* 2. The Silence of Christ In the Eucharist
Silence, as above mentioned, is one suggested form of prayer before the Blessed Sacrament. But too often this brief moment of silence is perceived as a pause in between prayers or a suitable time for meditation and reflection. Which, of course, is all well and good! But there is a much deeper silence, a total silence, such as the silence of zazen, which would bring to a dee per and fuller communion with the “silent Christ” of the Eucharist.
Too seldom do we stop and listen to the silence of Christ in the sacrament of the Altar preserved in the Tabernacle! The eternal Word of God, who became man, and spoke to us to reveal God’s love, God as love, in His death has become silent, and this deep mysterious silence remains ‘audible’ in the sign of his death that is the “breaking of the bread” done in his memory. The Word of God is now silent. The sacrament of his Body is al so the sacrament of his silence. In this silence the Son takes us beyond Himself to the Father. It is the Mission of the Son to lead us and the whole of creation to the Father. Now if the Son is said to be the Word of the Father, the Father can be said to be the silence out of which the Word is spoken. Here our finite human words cannot bear the infinite meaning of divine reality but only vaguely hint at it.
It is the very nature of the Son as Son to be turned towards the Father and to live for Him. It is his mission to turn us with himself to his Father whom he makes our Father through the Spirit. In a way, the Word is turned towards silence, invites us to move with Itself innerly towards this Infinite Eternal Silence that is the Father.
The sacramental silence of the broken bread kept in the Tabernacle of God’s presence to us is an invitation to go beyond all words, all imagination and all images, beyond all that divides or separates, beyond all objects to the perfect communion of life and love, which the mystics have spoken to us about. Through the Son to the Father in the Spirit, that is: through the Word to Silence in Love.

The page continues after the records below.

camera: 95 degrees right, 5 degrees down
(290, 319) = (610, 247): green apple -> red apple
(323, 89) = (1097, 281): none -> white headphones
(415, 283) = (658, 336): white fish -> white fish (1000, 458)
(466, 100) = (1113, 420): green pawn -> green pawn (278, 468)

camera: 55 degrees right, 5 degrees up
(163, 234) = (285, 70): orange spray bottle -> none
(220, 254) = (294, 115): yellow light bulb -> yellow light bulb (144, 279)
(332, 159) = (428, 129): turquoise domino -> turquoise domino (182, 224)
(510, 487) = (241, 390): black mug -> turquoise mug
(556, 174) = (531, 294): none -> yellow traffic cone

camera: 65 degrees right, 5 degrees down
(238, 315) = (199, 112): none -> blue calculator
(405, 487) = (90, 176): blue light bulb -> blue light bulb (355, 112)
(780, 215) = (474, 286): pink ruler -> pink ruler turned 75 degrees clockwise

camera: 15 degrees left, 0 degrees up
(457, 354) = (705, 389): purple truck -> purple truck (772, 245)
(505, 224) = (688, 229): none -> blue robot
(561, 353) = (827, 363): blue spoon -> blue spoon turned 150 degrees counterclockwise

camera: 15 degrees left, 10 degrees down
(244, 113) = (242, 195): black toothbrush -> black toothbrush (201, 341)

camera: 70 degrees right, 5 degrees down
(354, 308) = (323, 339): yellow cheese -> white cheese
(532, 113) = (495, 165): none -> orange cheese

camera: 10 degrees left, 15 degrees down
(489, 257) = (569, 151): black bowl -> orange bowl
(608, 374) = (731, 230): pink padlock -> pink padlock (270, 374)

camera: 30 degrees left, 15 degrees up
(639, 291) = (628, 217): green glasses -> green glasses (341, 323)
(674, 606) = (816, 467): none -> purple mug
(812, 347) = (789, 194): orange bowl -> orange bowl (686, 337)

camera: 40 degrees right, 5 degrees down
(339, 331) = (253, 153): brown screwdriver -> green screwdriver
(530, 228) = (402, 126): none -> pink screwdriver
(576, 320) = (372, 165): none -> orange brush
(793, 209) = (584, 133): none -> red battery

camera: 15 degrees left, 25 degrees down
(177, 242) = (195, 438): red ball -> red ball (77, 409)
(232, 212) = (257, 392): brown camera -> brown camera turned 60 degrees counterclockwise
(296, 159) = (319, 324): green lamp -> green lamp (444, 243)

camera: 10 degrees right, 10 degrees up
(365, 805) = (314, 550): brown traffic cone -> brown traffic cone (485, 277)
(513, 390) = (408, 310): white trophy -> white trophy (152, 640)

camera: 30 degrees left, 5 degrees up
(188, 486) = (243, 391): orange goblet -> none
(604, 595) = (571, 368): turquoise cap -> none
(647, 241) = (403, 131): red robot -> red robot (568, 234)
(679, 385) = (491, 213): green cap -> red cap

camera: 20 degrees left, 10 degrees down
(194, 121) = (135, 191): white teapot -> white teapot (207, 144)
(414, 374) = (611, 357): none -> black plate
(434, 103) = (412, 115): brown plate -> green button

As we have seen above, silence is the deep nature of zazen. Silence of the voice, silence of the mind, silence of our whole being in the self-empying “death” of the ego. It is this deep, radical, total silence which can open our existence, our whole being, emptied of its “own being” (or selfishness), to the perfect communion with the silent Christ of the Tabernacle, sacrament of the Word of God who takes us to the Silence of the Father in a mystical union which is beyond words, images, and all created things. Of this perfect union or communion which only after death will be fully possible to human beings, we can, here on earth, have a foretaste in mystical contemplation. This mystical contemplation, as Fr. Enomiya Lassalle has well described in his book on Zen meditation and Christian prayer, can have in the practice of zazen an excellent preparation and beginning (Lasalle, 107-197).
In this sense, I find the practice of zazen to be a very suitable way of opening our life to the silence of Christ and its mystery, and this form of prayer before the Blessed Sacrament as leading to that contemplation which, according to the teaching of all mystical writers, is the supreme form of all prayer, and, therefore, also of the prayer before the Blessed Sacrament.